# dfa san fernando



## esv1226 (Mar 13, 2014)

I need to have our marriage certificate authenticated by DFA. Their website shows that authentication function can now be done in regional offices. 
1.Has anyone been to the San Fernando office?
2. Has anyone been through having a marriage certificate "red ribboned"?
3. How complicated is reporting a marriage to NSO?
Many thanks.


----------



## Asian Spirit (Mar 1, 2010)

I have never had dealings with the DFA for any reason. However, there may be an DFA office over by you in Subic,
If not there is one closer than San Fernando and easier to access. It is at Marquee Mall in Angeles. Check the site for information and contact numbers at DFA Marquee Mall..


----------



## jon1 (Mar 18, 2012)

esv1226,

The nearest DFA is the one Jet Lag mentioned. 

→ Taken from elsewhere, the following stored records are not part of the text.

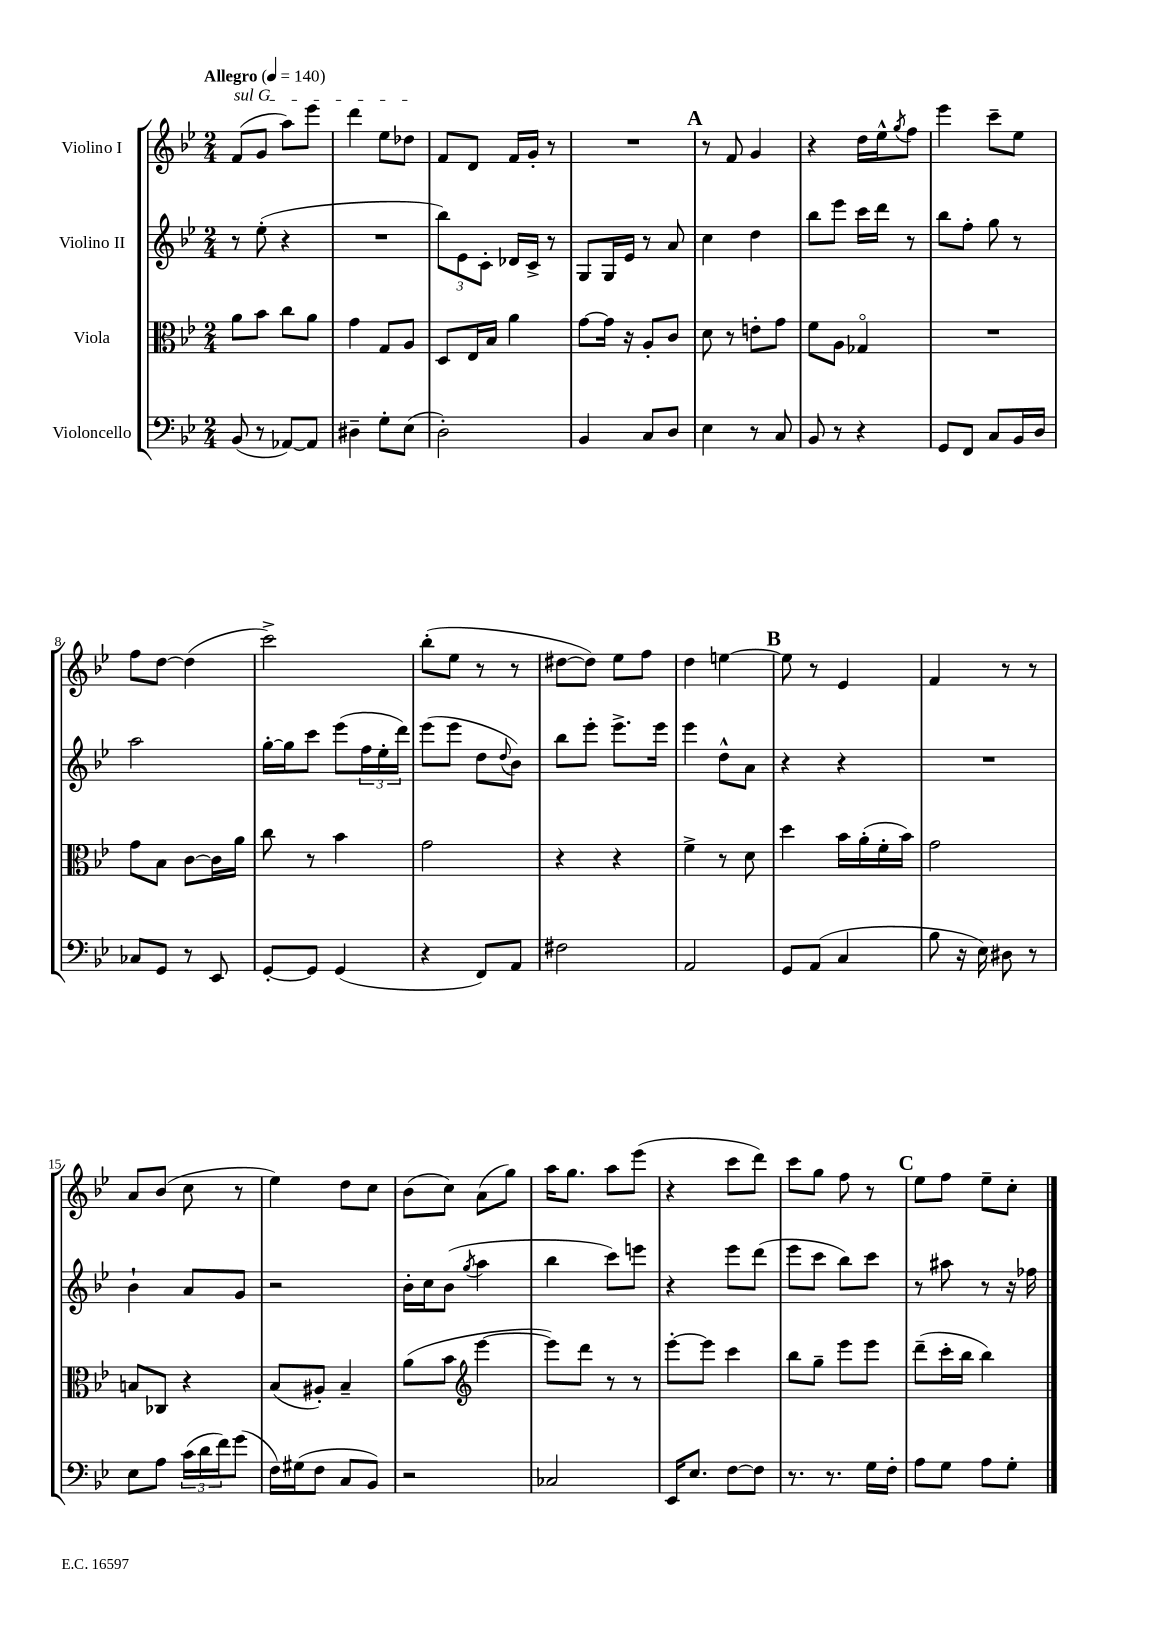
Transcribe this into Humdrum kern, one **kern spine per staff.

**kern	**kern	**kern	**kern
*part4	*part3	*part2	*part1
*staff4	*staff3	*staff2	*staff1
*I"Violoncello	*I"Viola	*I"Violino II	*I"Violino I
*clefF4	*clefC3	*clefG2	*clefG2
*k[b-e-]	*k[b-e-]	*k[b-e-]	*k[b-e-]
*M2/4	*M2/4	*M2/4	*M2/4
*MM140	*MM140	*MM140	*MM140
=1	=1	=1	=1
!	!	!	!LO:TX:a:B:t=Allegro
!	!	!	!LO:TX:a:i:t=sul G
(8BB-/	8a\L	8r	(8f/L
8r	8b-\J	(8ee-'\	8g/J
[8AA-X/L)	8cc\L	4r	8aa\L)
8AA-/J]	8a\J	.	8eee-\J
=2	=2	=2	=2
4D#X~\	4g\	2r	4ddd\
8G'\L	8G/L	.	8ee-\L
(8E-\J	8A/J	.	8dd-X\J
=3	=3	=3	=3
2D'\)	8D/L	12bb-\L)	8f/L
.	.	12e-\	.
.	16E-/L	.	8d/J
.	.	12c'\J	.
.	16B-/JJ	.	.
.	4a\	16d-X/LL	16f/LL
.	.	16c^/JJ	16g'/JJ
.	.	8r	8r
=4	=4	=4	=4
4BB-/	[8g\L	8G/L	2r
.	16g\Jk]	16G/L	.
.	16r	16e-/JJ	.
8C/L	8A'/L	8r	.
8D/J	8c/J	8a/	.
!!LO:REH:place=s1:t=A
=5	=5	=5	=5
4E-\	8d\	4cc\	8r
.	8r	.	8f/
8r	8en'\L	4dd\	4g/
8C/	8g\J	.	.
=6	=6	=6	=6
8BB-/	8f\L	8bb-\L	4r
8r	8A\J	8eee-\J	.
4r	4G-X/	16ccc\LL	16dd\LL
.	.	16ddd\JJ	16ee-^^\J
.	.	.	8qgg/
.	.	8r	8ff\J
=7	=7	=7	=7
8GG/L	2r	8bb-\L	4eee-\
8FF/J	.	8ff'\J	.
8C/L	.	8gg\	8ccc~\L
16BB-/L	.	8r	8ee-\J
16D/JJ	.	.	.
!!LO:LB:g=z
=8	=8	=8	=8
8C-X/L	8g\L	2aa\	8ff\L
8GG/J	8B-\J	.	[8dd\J
8r	[8c\L	.	(4dd\]
8EE-/	16c\L]	.	.
.	16a\JJ	.	.
=9	=9	=9	=9
[8GG'/L	8cc\	[16gg'\LL	2ccc^\)
.	.	16gg\J]	.
8GG/J]	8r	8ccc\J	.
(4GG/	4b-\	(8eee-\L	.
.	.	24ff\L	.
.	.	24ee-'\	.
.	.	24ddd\JJ)	.
=10	=10	=10	=10
4r	2g\	(8eee-\L	(8bb-'\L
.	.	8eee-\J	8ee-\J
8FF/L)	.	8dd\L	8r
.	.	8qqdd/	.
8AA/J	.	8b-\J)	8r
=11	=11	=11	=11
2F#X\	4r	8bb-\L	[8dd#X\L
.	.	8eee-'\J	8dd#\J])
.	4r	8.eee-^\L	8ee-\L
.	.	.	8ff\J
.	.	16eee-\Jk	.
=12	=12	=12	=12
2AA/	4f^\	4eee-\	4dd\
.	8r	8dd^^\L	[4een\
.	8d\	8a\J	.
!!LO:REH:place=s1:t=B
=13	=13	=13	=13
8GG/L	4dd\	4r	8ee\]
(8AA/J	.	.	8r
4C/	16b-\LL	4r	4e-/
.	(16a'\	.	.
.	16f'\	.	.
.	16b-\JJ)	.	.
=14	=14	=14	=14
8B-\	2g\	2r	4f/
16r	.	.	.
16E-\)	.	.	.
8D#X\	.	.	8r
8r	.	.	8r
!!LO:LB:g=z
=15	=15	=15	=15
8E-\L	8Bn/L	4b-`\	8a/L
8A\J	8C-X/J	.	(8b-/J
(24c\LL	4r	8a/L	8cc\
24d\	.	.	.
24f\J)	.	.	.
(8g\J	.	8g/J	8r
=16	=16	=16	=16
16F\LL)	(8B-/L	2r	4ee-\)
(16G#X\J	.	.	.
8F\J	8A#X'/J)	.	.
8C/L	4B-~/	.	8dd\L
8BB-/J)	.	.	8cc\J
=17	=17	=17	=17
2r	(8a\L	16b-'\LL	(8b-\L
.	.	16cc\J	.
.	8b-\J	(8b-\J	8cc\J)
*	*clefG2	*	*
.	.	8qgg/	.
.	[4eee-\	4aa\	(8a\L
.	.	.	8gg\J)
=18	=18	=18	=18
2C-X/	8eee-\L])	4bb-\	16aa\KL
.	.	.	8.gg\J
.	8ddd\J	.	.
.	8r	8ccc\L)	8aa\L
.	8r	8eeen\J	(8eee-\J
=19	=19	=19	=19
16EE-/KL	[8eee-'\L	4r	4r
8.E-/J	.	.	.
.	8eee-\J]	.	.
[8F\L	4ccc\	8eee-\L	8ccc\L
8F\J]	.	(8ddd\J	8ddd\J)
=20	=20	=20	=20
8.r	8bb-\L	8eee-\L	8ccc\L
.	8gg~\J	8ccc\J	8gg\J
8.r	.	.	.
.	8eee-\L	8bb-\L)	8ff\
16G\LL	8eee-\J	8ccc\J	8r
16F'\JJ	.	.	.
!!LO:REH:place=s1:t=C
=21	=21	=21	=21
8A\L	(8ddd~\L	8r	8ee-\L
8G\J	16ccc'\L	8aa#X\	8ff\J
.	16bb-\JJ	.	.
8A\L	4bb-\)	8r	8ee-~\L
8G'\J	.	16r	8cc'\J
.	.	16ff-X\	.
==	==	==	==
*-	*-	*-	*-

I am going thru this clustered process since January. For my wife (Pinay), to get her name changed in her current passport she needs the NSO Certified Copy of our Marriage License printed on their security paper. A locally certified copy from the jurisdiction that you conducted your marriage ceremony is not enough. My wife had to request that it be expedited (a fee of 400p at her hometown) to get them to process faster. She was told at the local NSO in Subic that it could take 6 months to be registered at the NSO! She accomplished this on Feb 17. She was given a case number and instructions on how to text for the status of registration. To date, it still shows "pending". 

Quite frustrating to say the least.

Not sure what a "red ribboning" means..


----------



## esv1226 (Mar 13, 2014)

Indeed it is very frustrating, especially because I do no understand the system.

When I went to BI Manila, I was told to have the marriage license (married in USA) "red ribboned" by DFA. When I looked it up, it appears it needs to be authenticated. When I looked it up, it needs to be NSO registered. Requirements?


----------